Copy the lines below word for word, starting with the line that contains "picture [307, 118, 933, 440]" and going on through the line that contains "Identify the document elements. Format: label text...". Leave the pictures out of your copy.

═════ Material for this task

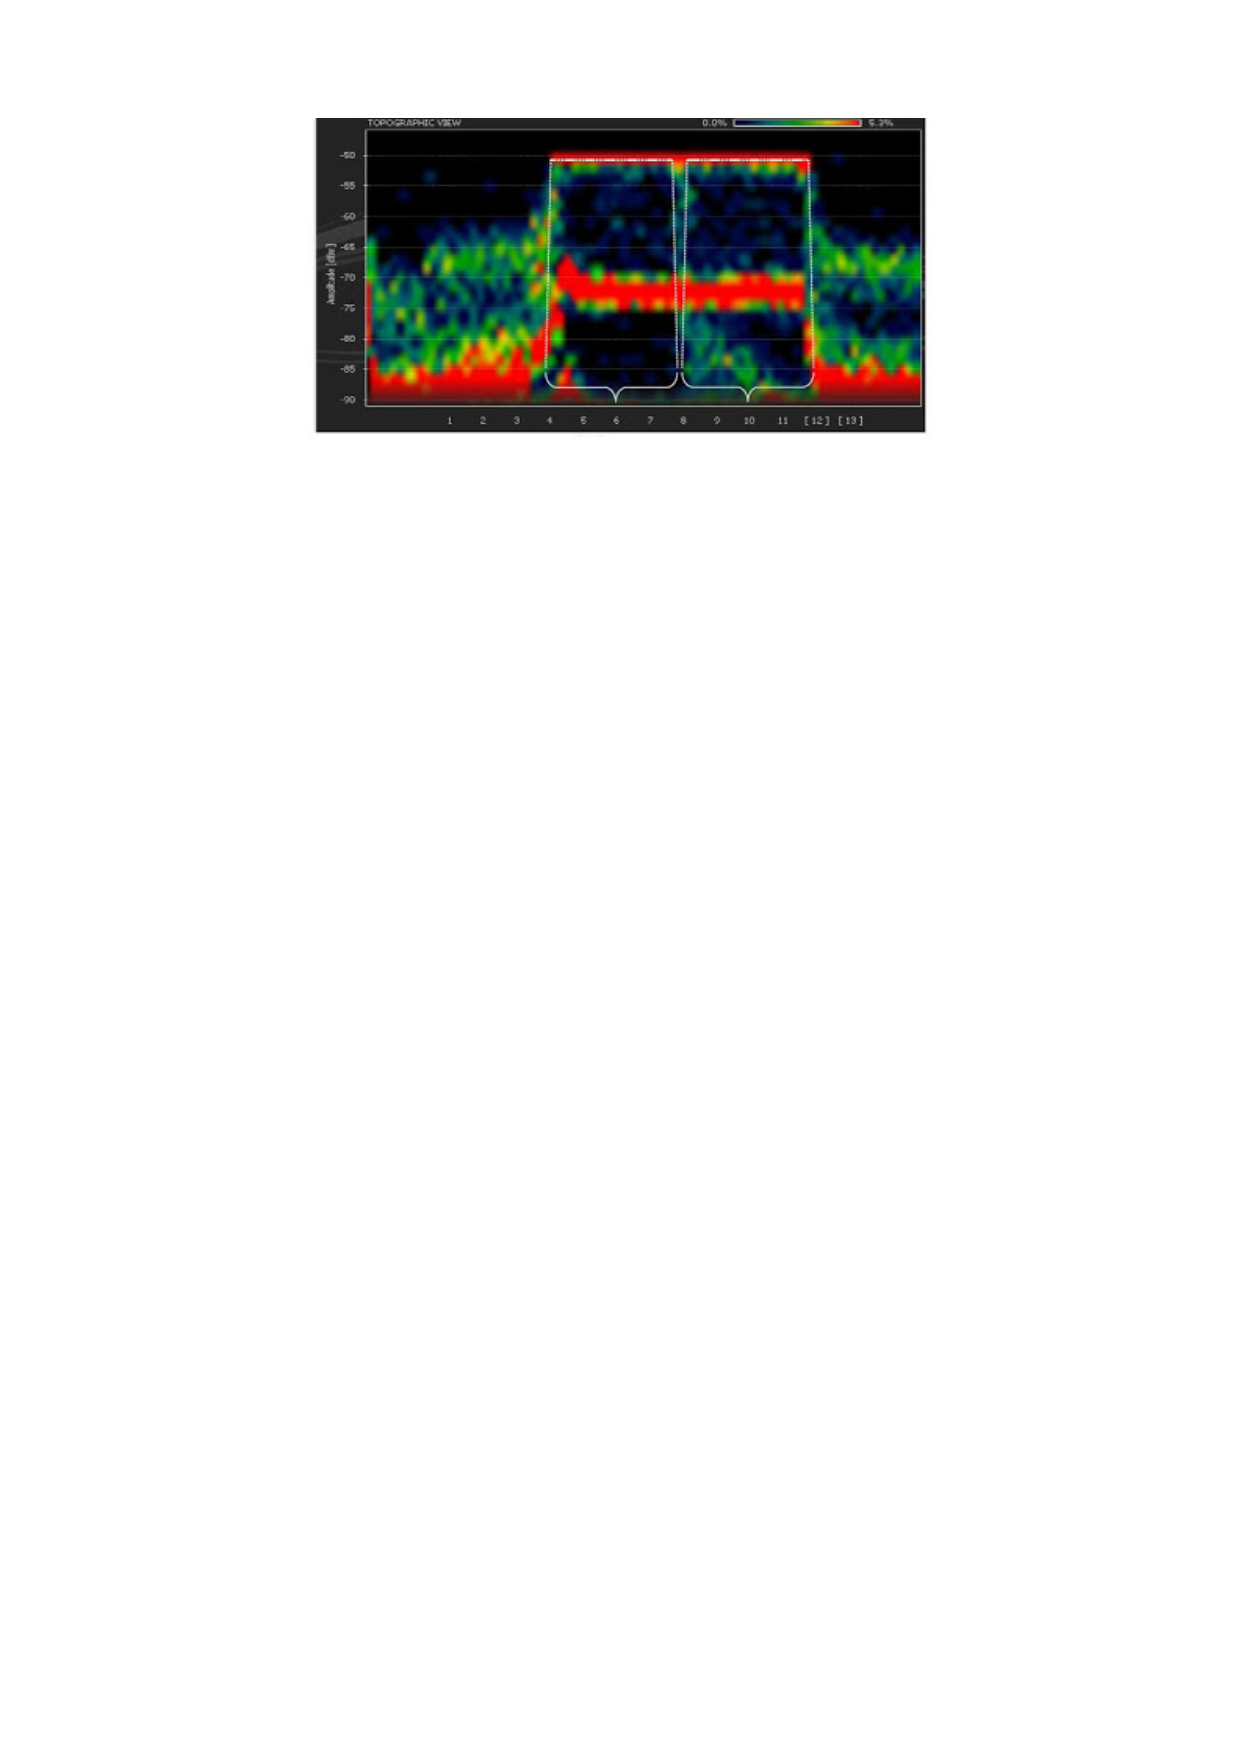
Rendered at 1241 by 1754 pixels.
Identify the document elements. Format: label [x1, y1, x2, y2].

picture [307, 118, 933, 440]
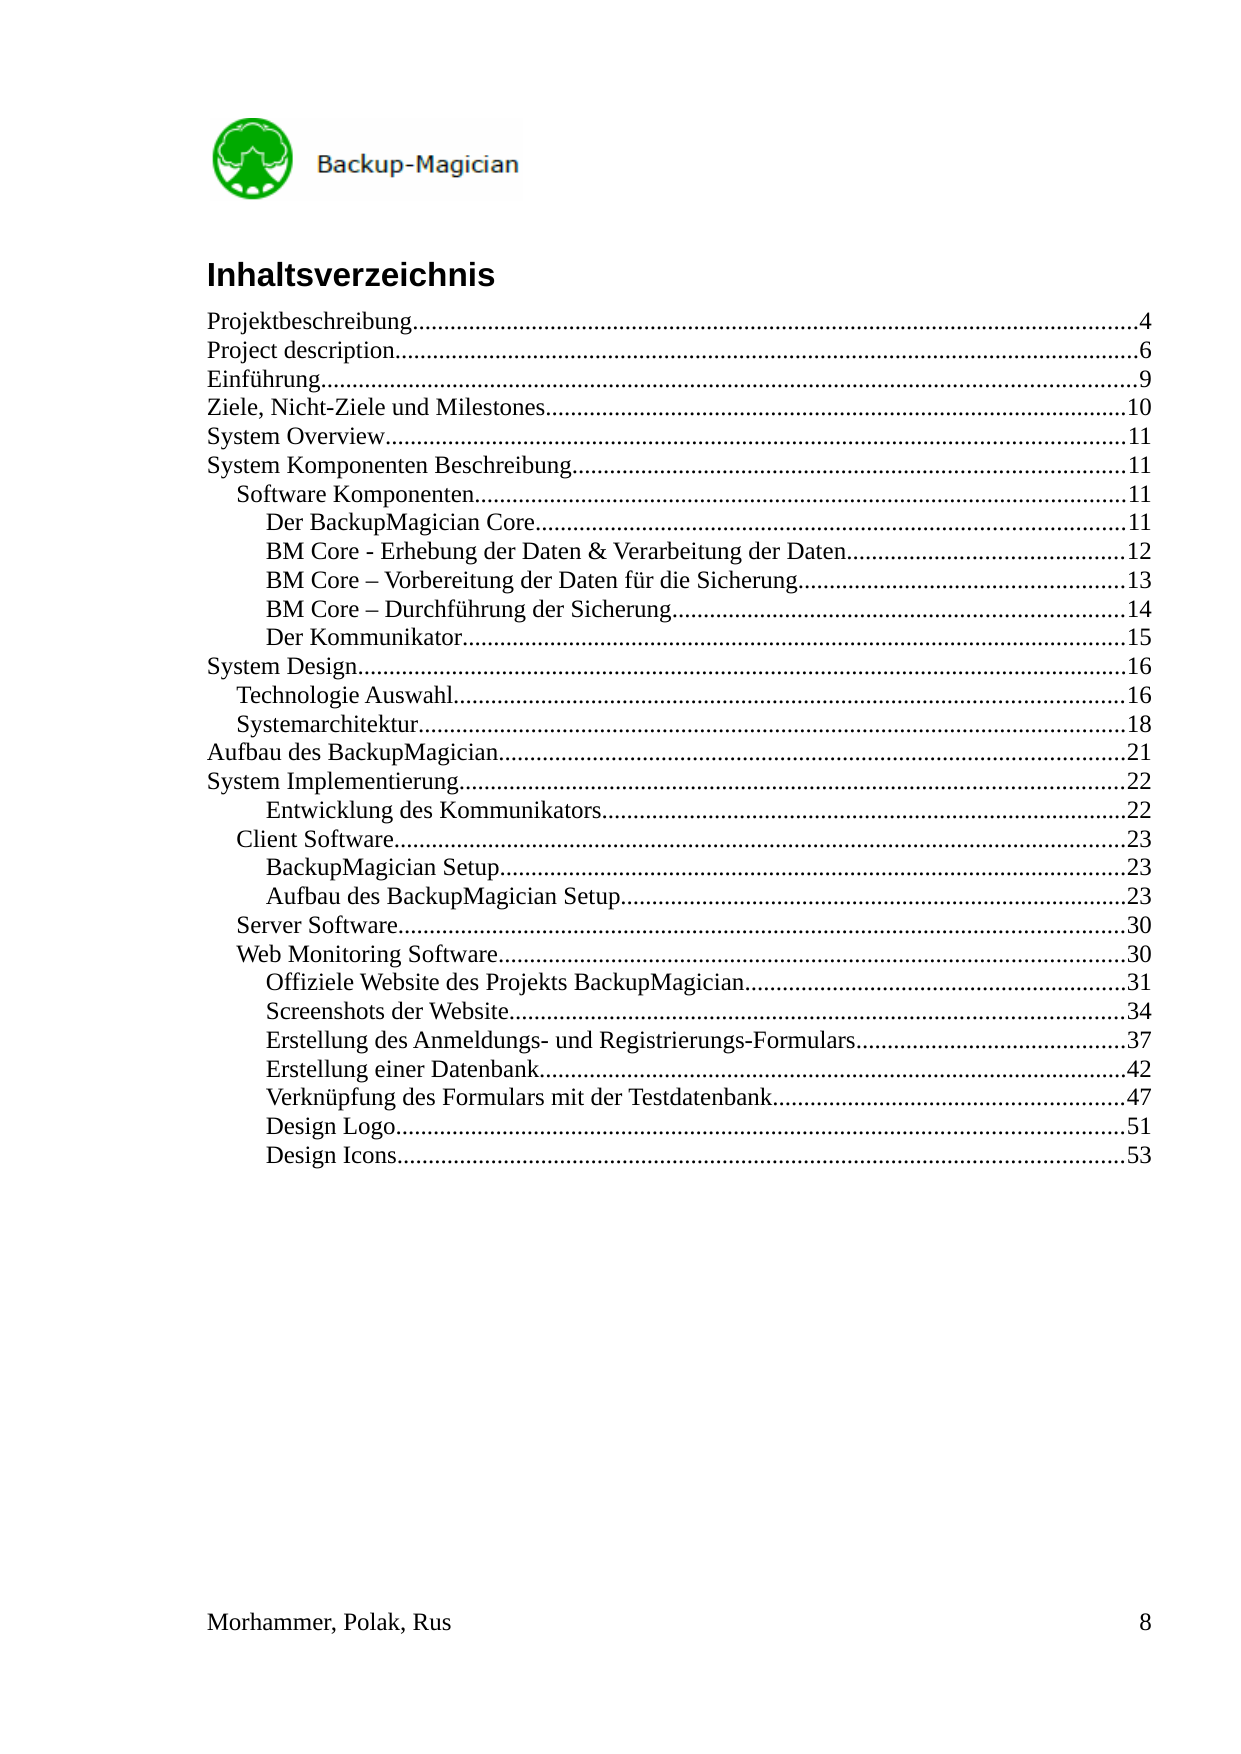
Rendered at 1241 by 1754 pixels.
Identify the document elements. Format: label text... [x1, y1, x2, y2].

subtitle Inhaltsverzeichnis [207, 255, 1152, 294]
text System Komponenten Beschreibung 11 [207, 450, 1152, 479]
text System Implementierung 22 [207, 766, 1152, 795]
text Verknüpfung des Formulars mit der Testdatenbank 47 [266, 1082, 1152, 1111]
text Entwicklung des Kommunikators 22 [266, 795, 1152, 824]
text System Design 16 [207, 651, 1152, 680]
text Project description 6 [207, 335, 1152, 364]
text Projektbeschreibung 4 [207, 306, 1152, 335]
text Der Kommunikator 15 [266, 622, 1152, 651]
text BackupMagician Setup 23 [266, 852, 1152, 881]
text Software Komponenten 11 [236, 479, 1152, 507]
text BM Core – Durchführung der Sicherung 14 [266, 594, 1152, 622]
text Technologie Auswahl 16 [236, 680, 1152, 709]
text Design Logo 51 [266, 1111, 1152, 1140]
text Ziele, Nicht-Ziele und Milestones 10 [207, 392, 1152, 421]
text Aufbau des BackupMagician 21 [207, 737, 1152, 766]
text Screenshots der Website 34 [266, 996, 1152, 1025]
text Aufbau des BackupMagician Setup 23 [266, 881, 1152, 910]
picture [210, 118, 523, 201]
text Erstellung des Anmeldungs- und Registrierungs-Formulars 37 [266, 1025, 1152, 1054]
text Client Software 23 [236, 824, 1152, 852]
text Server Software 30 [236, 910, 1152, 939]
text Der BackupMagician Core 11 [266, 507, 1152, 536]
text Offiziele Website des Projekts BackupMagician 31 [266, 967, 1152, 996]
text Erstellung einer Datenbank 42 [266, 1054, 1152, 1082]
text Design Icons 53 [266, 1140, 1152, 1169]
text Web Monitoring Software 30 [236, 939, 1152, 967]
text System Overview 11 [207, 421, 1152, 450]
text BM Core - Erhebung der Daten & Verarbeitung der Daten 12 [266, 536, 1152, 565]
text Einführung 9 [207, 364, 1152, 392]
text BM Core – Vorbereitung der Daten für die Sicherung 13 [266, 565, 1152, 594]
text Systemarchitektur 18 [236, 709, 1152, 737]
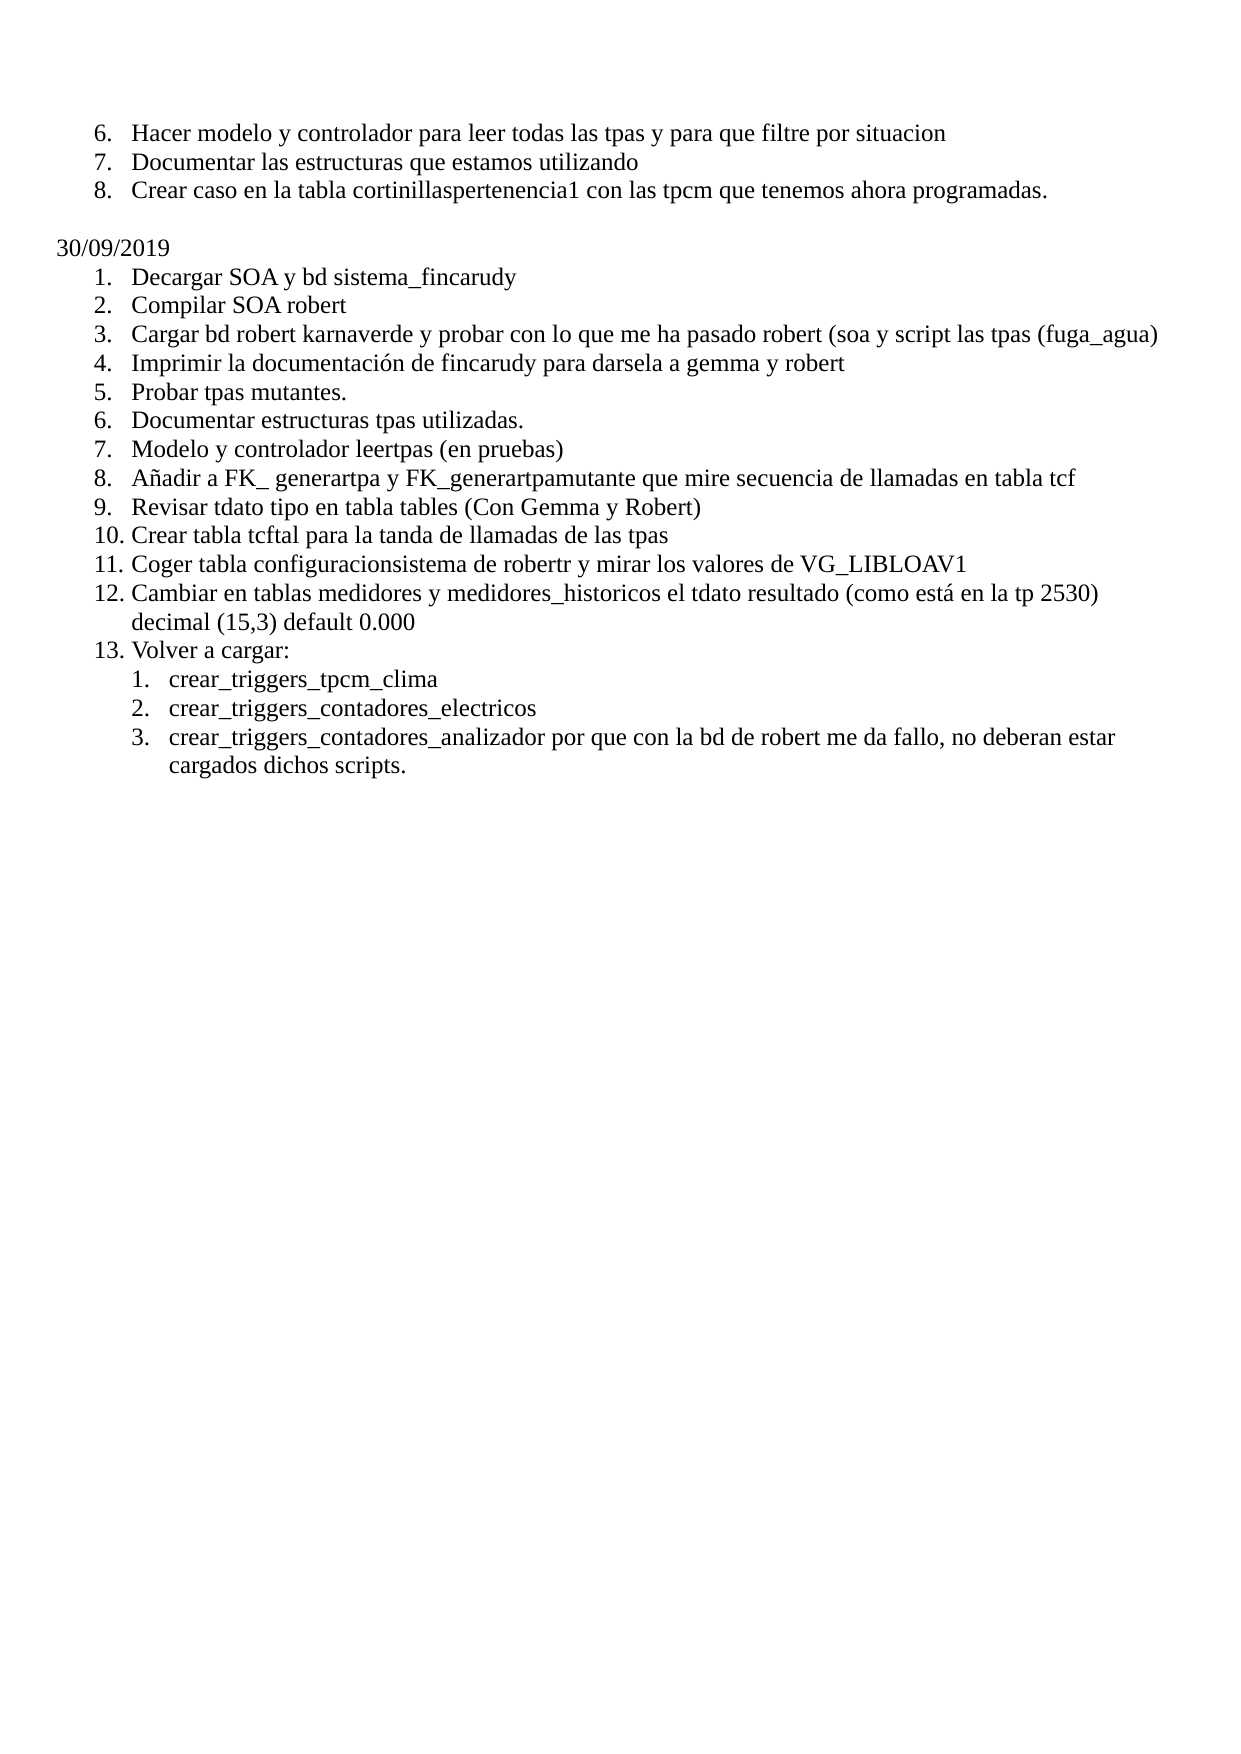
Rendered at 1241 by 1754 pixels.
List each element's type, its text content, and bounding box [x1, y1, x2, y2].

list crear_triggers_tpcm_clima [131, 664, 1167, 693]
list Probar tpas mutantes. [94, 377, 1167, 406]
list Hacer modelo y controlador para leer todas las tpas y para que filtre por situacion [94, 118, 1167, 147]
list Documentar estructuras tpas utilizadas. [94, 406, 1167, 434]
list Revisar tdato tipo en tabla tables (Con Gemma y Robert) [94, 492, 1167, 521]
list Decargar SOA y bd sistema_fincarudy [94, 262, 1167, 291]
list crear_triggers_contadores_electricos [131, 693, 1167, 722]
list Crear tabla tcftal para la tanda de llamadas de las tpas [94, 521, 1167, 549]
list Cargar bd robert karnaverde y probar con lo que me ha pasado robert (soa y script las tpas (fuga_agua) [94, 319, 1167, 348]
list Crear caso en la tabla cortinillaspertenencia1 con las tpcm que tenemos ahora programadas. [94, 176, 1167, 204]
text 30/09/2019 [56, 233, 1167, 262]
list Coger tabla configuracionsistema de robertr y mirar los valores de VG_LIBLOAV1 [94, 549, 1167, 578]
list Cambiar en tablas medidores y medidores_historicos el tdato resultado (como está en la tp 2530) decimal (15,3) default 0.000 [94, 578, 1167, 636]
list Documentar las estructuras que estamos utilizando [94, 147, 1167, 176]
list Imprimir la documentación de fincarudy para darsela a gemma y robert [94, 348, 1167, 377]
list crear_triggers_contadores_analizador por que con la bd de robert me da fallo, no deberan estar cargados dichos scripts. [131, 722, 1167, 779]
list Añadir a FK_ generartpa y FK_generartpamutante que mire secuencia de llamadas en tabla tcf [94, 463, 1167, 492]
list Compilar SOA robert [94, 291, 1167, 319]
list Volver a cargar: [94, 636, 1167, 664]
list Modelo y controlador leertpas (en pruebas) [94, 434, 1167, 463]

══════════

→ **Worked answer**
picture [307, 118, 933, 440]
Rendered at 1241 by 1754 pixels.
Identify the document elements. Format: label text... [x1, y1, x2, y2].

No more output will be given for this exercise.